这天晚上,正是日本特务机构梅机关的机关长影佐祯昭,在虹口月乃家料理馆宴请汪伪76号的高级特务,丁默邨当然是一个被邀的主角,此外则为李士群、潘达、杨杰、苏成德,马啸天、王天木、林之江、万里浪、石林森、张劲庐(女)、裘君牧、傅也文、夏仲明、余百鲁、晋辉、沈凤岗,吴世宝、余玠,此外还有几个女的如叶吉卿、佘爱珍、冯燕君、陆琦、王敏、沈耕梅、潘黛莉等,这时宾主都已到了,独缺丁默邨与他的老婆赵慧敏尚未“光临”。不一会儿,与会人员得到了在静安寺路上,有人被阻击未中的消息,大家脑中都盘旋着一个问号:是否会是丁默邨?但谁也不好意思问出口,最后终于看到了失魂落魄的丁默邨姗姗而来。

搏浪一击,未能打死丁默邨,这对郑苹如来说,真是事出意外,但她并未因此停止暗杀丁的行动。为了试探丁是否已对她产生怀疑,她先打了一个电话给丁,把丁的被打,是由于丁做了汉奸,在外面走动,必然会遭到意外,与她是风马牛不相及的。并以慰问与歉疚的语气对丁说:“你那天受惊了吧?我吓煞哉,我深悔不该要你陪同去做大衣,万一出点岔儿叫我怎么能对得起你?你会怪我吗?”好像她的胆子比丁默邨还要小。

丁毕竟是个特务,他明知暗杀为郑苹如所为,但却故装糊涂,表示这事根本与郑无关。对她说:“这些在我是意中之事,我怎会怪你?我还因为我使你受惊担怕,正感到不安哩!”丁是个老特务,这些迷汤,肚子里有的是,也就随手掏出来了。郑还不敢相信,遂作进一步的试探,又对丁说:“你现在不能出来,我也不愿你出来,这种样子也叫我为你提心吊胆得吃不消,可是我的钱用完了怎么办?”丁说:“我虽不能出来看你,钱我会叫人送来给你的。”

事后,丁去和李士群商量,其实李早已知道了,因为郑给丁的这个电话,接线间的人,立刻就秘密地把它录送给了李士群。在丁、李商量下,就着人送了几百块去,郑收到了钱,以为丁默邨似乎确实没有怀疑到她,同时她又自恃自己过去的这一套,早已迷惑住了这个恶魔,觉得不能功亏一篑。为了将来仍能约丁出来,只有自己先去看他,既表示了自己的一往情深,也使他能更信任自己。

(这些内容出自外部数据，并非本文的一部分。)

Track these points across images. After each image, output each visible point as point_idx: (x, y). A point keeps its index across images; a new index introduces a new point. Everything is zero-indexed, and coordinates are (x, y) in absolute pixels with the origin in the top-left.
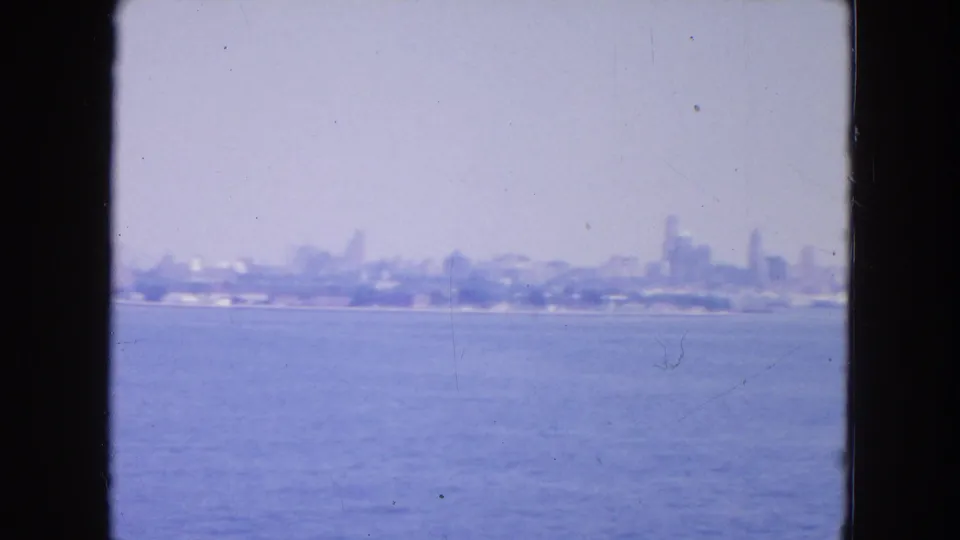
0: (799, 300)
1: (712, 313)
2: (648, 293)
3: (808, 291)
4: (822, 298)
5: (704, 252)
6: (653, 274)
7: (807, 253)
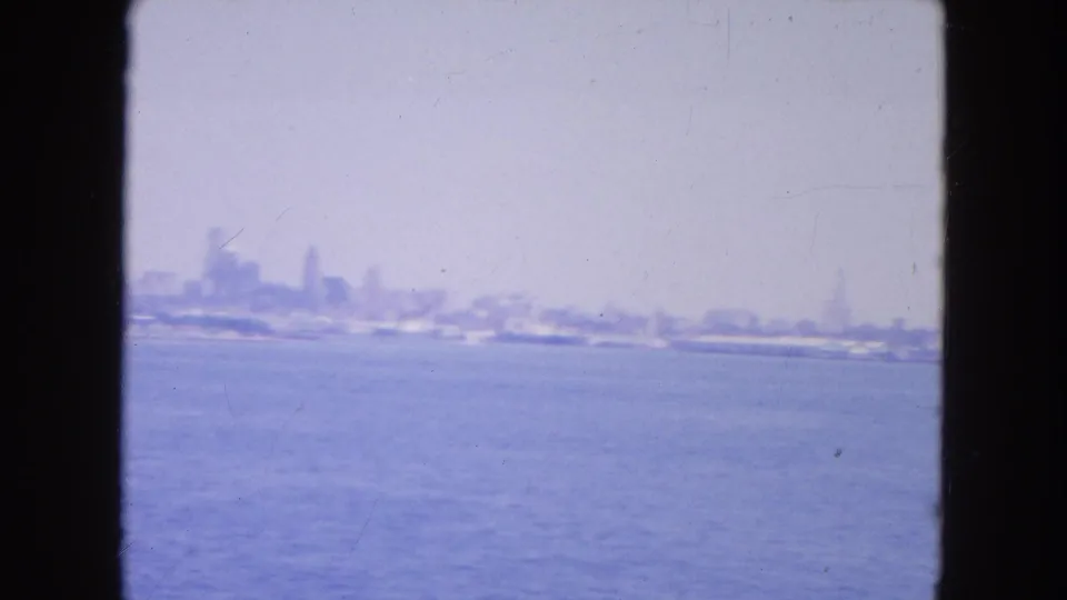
0: (358, 326)
1: (248, 338)
2: (180, 313)
3: (372, 317)
4: (388, 325)
5: (251, 270)
6: (193, 294)
7: (372, 274)
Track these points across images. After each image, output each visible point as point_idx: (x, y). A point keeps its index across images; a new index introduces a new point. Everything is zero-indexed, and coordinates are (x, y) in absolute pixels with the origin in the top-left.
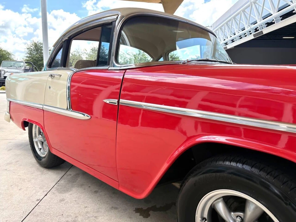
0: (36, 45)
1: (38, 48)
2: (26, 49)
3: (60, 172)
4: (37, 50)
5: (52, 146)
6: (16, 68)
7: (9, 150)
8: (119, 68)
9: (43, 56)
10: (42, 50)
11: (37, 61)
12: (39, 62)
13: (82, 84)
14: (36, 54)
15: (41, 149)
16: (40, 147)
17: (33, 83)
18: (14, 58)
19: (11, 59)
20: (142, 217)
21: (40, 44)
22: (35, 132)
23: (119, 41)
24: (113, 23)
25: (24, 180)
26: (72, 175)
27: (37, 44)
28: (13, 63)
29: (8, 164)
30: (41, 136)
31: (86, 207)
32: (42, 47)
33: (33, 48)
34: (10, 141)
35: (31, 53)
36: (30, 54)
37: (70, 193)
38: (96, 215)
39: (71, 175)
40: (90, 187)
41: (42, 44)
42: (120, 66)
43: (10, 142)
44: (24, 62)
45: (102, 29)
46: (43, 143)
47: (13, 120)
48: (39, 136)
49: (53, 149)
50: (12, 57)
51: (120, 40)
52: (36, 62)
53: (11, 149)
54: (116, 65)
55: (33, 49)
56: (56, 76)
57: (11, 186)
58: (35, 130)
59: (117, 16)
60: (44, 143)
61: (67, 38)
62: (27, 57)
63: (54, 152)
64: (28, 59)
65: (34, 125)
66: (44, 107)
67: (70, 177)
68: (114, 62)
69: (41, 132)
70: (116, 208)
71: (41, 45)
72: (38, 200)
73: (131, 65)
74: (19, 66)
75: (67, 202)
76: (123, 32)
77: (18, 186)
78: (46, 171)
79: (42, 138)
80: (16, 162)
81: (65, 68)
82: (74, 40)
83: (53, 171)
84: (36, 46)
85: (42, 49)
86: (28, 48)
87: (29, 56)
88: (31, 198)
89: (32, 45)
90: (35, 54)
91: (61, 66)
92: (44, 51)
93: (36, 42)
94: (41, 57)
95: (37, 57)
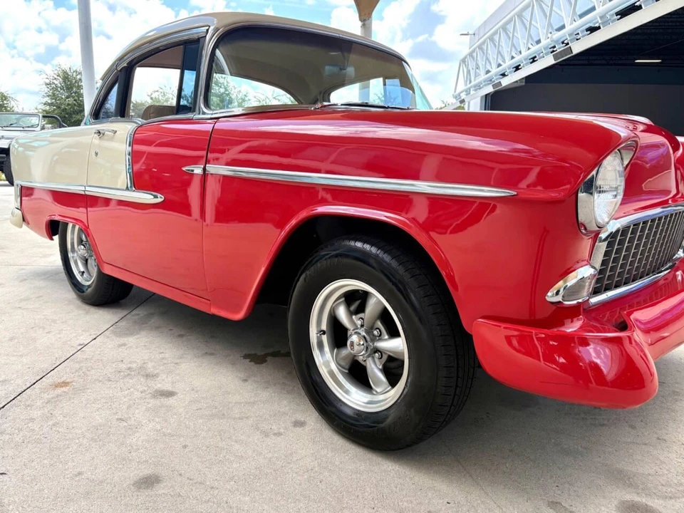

郑虽然知道丁默邨对她确乎迷恋,即或发觉了她的阴谋,也不至于对她来记辣手,但要单身独马闯进76号去,总无异身入虎穴,毕竟有些汗毛凛凛,好在她能讲一口流利的日本话,日本朋友也不少,也知道76号的太上皇便是日本宪兵,于是,就找在76号附近开纳路口的日本沪西宪兵分队队长,陪她同去,作为保镖。她想76号即或对她怀疑也奈何她不得,且使丁默邨对她在今后更能寄以信任,为今后再引丁出来创造条件。

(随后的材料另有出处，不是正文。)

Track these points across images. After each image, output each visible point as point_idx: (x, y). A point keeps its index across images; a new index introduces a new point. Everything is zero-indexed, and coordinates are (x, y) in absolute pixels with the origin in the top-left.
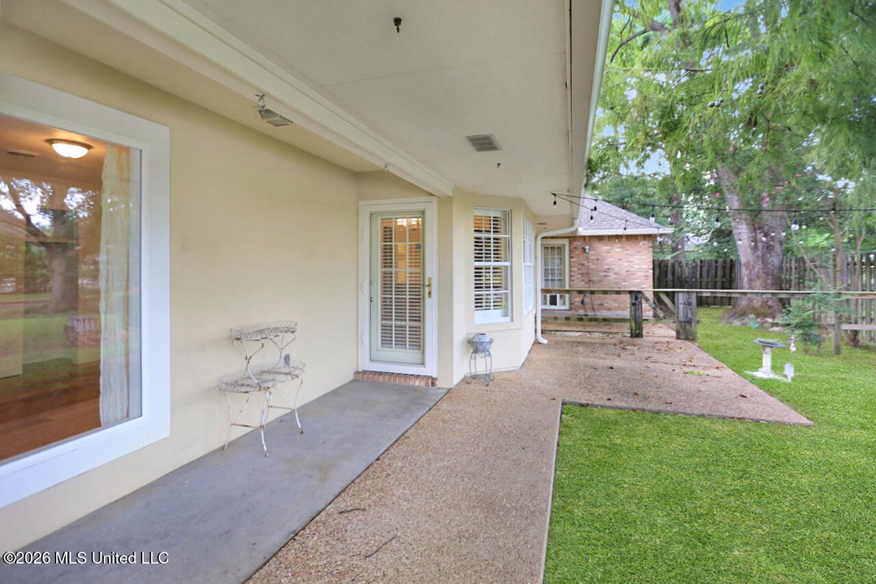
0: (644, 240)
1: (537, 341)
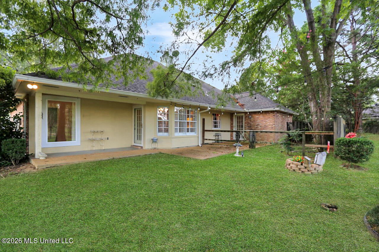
0: (271, 113)
1: (198, 146)
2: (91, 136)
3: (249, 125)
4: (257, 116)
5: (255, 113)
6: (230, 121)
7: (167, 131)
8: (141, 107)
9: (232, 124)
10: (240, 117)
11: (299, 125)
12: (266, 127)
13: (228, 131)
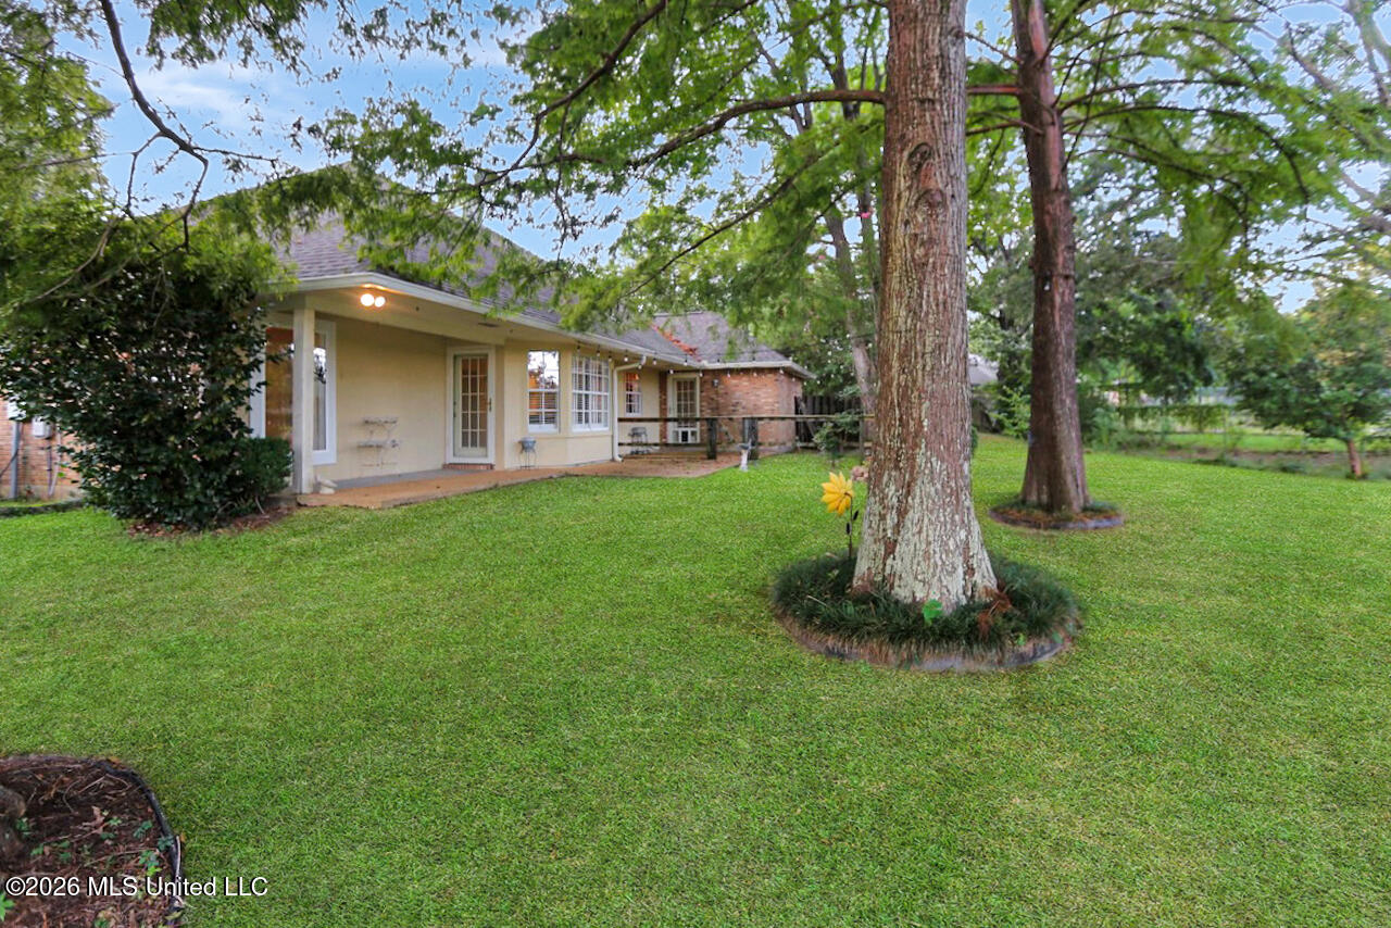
0: (770, 373)
1: (613, 460)
2: (361, 437)
3: (714, 405)
4: (730, 380)
5: (731, 371)
6: (658, 396)
7: (551, 419)
8: (484, 352)
9: (663, 403)
10: (686, 382)
11: (817, 405)
12: (757, 408)
13: (655, 420)
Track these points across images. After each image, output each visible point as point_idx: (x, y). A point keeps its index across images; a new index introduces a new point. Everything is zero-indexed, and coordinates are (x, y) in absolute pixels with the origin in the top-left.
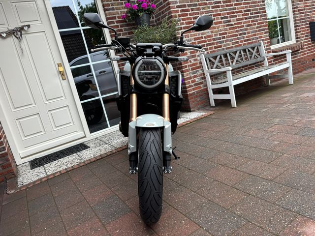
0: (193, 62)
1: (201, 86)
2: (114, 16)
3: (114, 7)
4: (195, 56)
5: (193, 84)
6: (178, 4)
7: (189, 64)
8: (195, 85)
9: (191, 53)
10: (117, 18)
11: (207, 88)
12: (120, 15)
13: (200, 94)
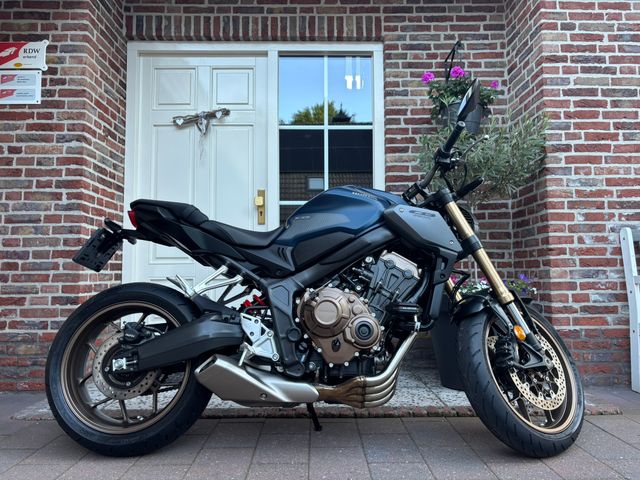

按照约定,郑苹如在日本宪兵分队长的陪同下到了76号。但李士群自丁默邨派人把钱送去后,在76号里早已作了布置:凡是有女人打电话或是来看丁默邨的,应先通知他,不要告诉丁默邨。所以,郑苹如与日本宪兵分队长到了那里,76号的传达室便报告了李士群。李一面叫人把郑苹如与日本沪西宪兵分队长引进高洋房的会客室,一面叫人与日本上海宪兵队本部派住在76号的日本宪兵准尉涩谷联系,并要他打电话给宪兵队本部联络后,由涩谷到会客室,把那宪兵分队长叫出来,告以郑,丁之间的一段经过,并说明要把她扣留。然后,李士群令林之江把郑苹如扣留下来,秘密关押在忆定盘路37号第一行动大队的队本部,亦即林之江的家里。这事是瞒过丁默邨的。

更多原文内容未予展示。